ART BEAT: What was your experience making this film?
MIKE ATTIE: Their reenactment is different than other reenactments. Civil war reenactments are often public displays. This is something that they do by themselves, removed from the outside world. In order to maintain and essentially keep their fantasy Vietnam, we had to dress as Vietnam War correspondents in order to film the events. Meghan and I went out in full fatigues. Meghan was the only woman within a large square mile radius. We did everything with them as they went off and did this reenactment. They let us use our modern camera, but everything else was completely authentic. I think it creates interesting moments in the film because I think often their addressing us as a soldier might address a correspondent in Vietnam.
MEGHAN O’HARA: We traded wearing costumes for full access.
ART BEAT: What was that having to wear the full fatigues?
MEGHAN O’HARA: You realize that those clothes are pretty good for what you were doing in it, hiking. It rained for many days and we were sleeping on the ground and crossing rivers in wet clothes.
One of their missions is they try to make it really hard on themselves. It’s almost like the more they suffer, they more they honored the veterans that they’re trying to represent. The film really aims to take you along on their experience and I think it was the best way to do that.
ART BEAT: You juxtapose archival footage with the footage in the Oregon words. Why did you choose to bring archival footage into the film and how did you decide to use it?
MIKE ATTIE: We put together a cut of the film early on that didn’t have any archival footage in it and our keen sense of the film was that you lost all the context and you lost a lot of the emotional trauma that was that. We realized pretty early on in the edit that we needed to have those images.
I think that what we were looking for when we searched the archive was to find stuff that really felt like it was on the ground and immediate and with the soldiers. There are all these iconic images that bring us back to Vietnam that we see a lot in other Vietnam documentaries, like the napalm exploding out of the back of the airplane.

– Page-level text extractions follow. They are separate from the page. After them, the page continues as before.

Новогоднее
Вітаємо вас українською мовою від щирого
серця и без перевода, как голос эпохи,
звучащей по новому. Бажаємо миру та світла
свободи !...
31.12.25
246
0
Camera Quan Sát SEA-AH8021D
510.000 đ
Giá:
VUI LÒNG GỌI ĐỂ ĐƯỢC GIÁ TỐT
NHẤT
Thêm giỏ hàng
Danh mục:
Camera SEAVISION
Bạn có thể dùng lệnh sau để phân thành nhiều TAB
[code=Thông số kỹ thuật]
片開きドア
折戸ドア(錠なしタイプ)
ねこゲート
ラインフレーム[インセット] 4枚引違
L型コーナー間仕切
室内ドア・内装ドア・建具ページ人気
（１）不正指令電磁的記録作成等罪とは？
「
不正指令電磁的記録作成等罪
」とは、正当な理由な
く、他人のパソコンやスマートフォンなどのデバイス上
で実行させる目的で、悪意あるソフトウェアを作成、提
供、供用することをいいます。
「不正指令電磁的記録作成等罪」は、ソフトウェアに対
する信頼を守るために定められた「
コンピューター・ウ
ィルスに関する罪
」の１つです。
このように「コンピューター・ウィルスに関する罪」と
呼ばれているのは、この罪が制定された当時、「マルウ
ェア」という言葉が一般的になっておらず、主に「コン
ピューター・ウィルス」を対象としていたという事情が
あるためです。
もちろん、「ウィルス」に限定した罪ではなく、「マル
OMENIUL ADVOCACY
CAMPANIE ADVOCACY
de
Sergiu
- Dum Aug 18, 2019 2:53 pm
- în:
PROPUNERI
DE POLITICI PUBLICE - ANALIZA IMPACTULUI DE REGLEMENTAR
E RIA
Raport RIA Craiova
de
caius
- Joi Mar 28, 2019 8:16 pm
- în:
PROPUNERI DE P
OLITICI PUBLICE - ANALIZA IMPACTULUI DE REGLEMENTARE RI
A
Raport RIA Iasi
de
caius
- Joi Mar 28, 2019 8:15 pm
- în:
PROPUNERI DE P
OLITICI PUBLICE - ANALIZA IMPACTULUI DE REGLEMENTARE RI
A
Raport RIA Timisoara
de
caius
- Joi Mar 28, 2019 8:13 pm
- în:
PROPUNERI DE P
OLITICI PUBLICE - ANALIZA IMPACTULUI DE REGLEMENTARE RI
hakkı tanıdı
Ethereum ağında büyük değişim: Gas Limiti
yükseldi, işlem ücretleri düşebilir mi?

But, because our characters were so interested in that experience of the soldier, we wanted to show that there are ways in which they are unable to achieve Vietnam, but then there are ways in which their experiences have really interesting parallels. As we edited it together, it becomes a way of showing the differences and then showing the striking parallels. Like later in the film when we hear Doc talking about his own trauma in the war and then seeing a solider in Vietnam and seeing that shared experience. I thought that it was really important to bring those worlds together.
MEGHAN O’HARA: One of the things we really struggled with, which I think a lot of filmmakers who deal with subjects of war or any other violence or trauma, is what to show. For us, what we found ourselves most drawn to, that moved us the most towards some understanding of that experience, were these testimonial interviews in the field. It’s interesting to have that present tense (from soldiers fighting in Vietnam) along with the present tense of the reenactments and the similar kinds of modern day footage, the home movies that our guys brought back from Iraq and Afghanistan.
You see the parallel between the guys that are in the reenactment and those. When a soldier says in the archival footage that he’s going to do his best to forget the war — us with our privileged position of having 50 years passed — you know that’s going to be a very difficult thing to do. It causes you to reflect on the long legacy of combat experience.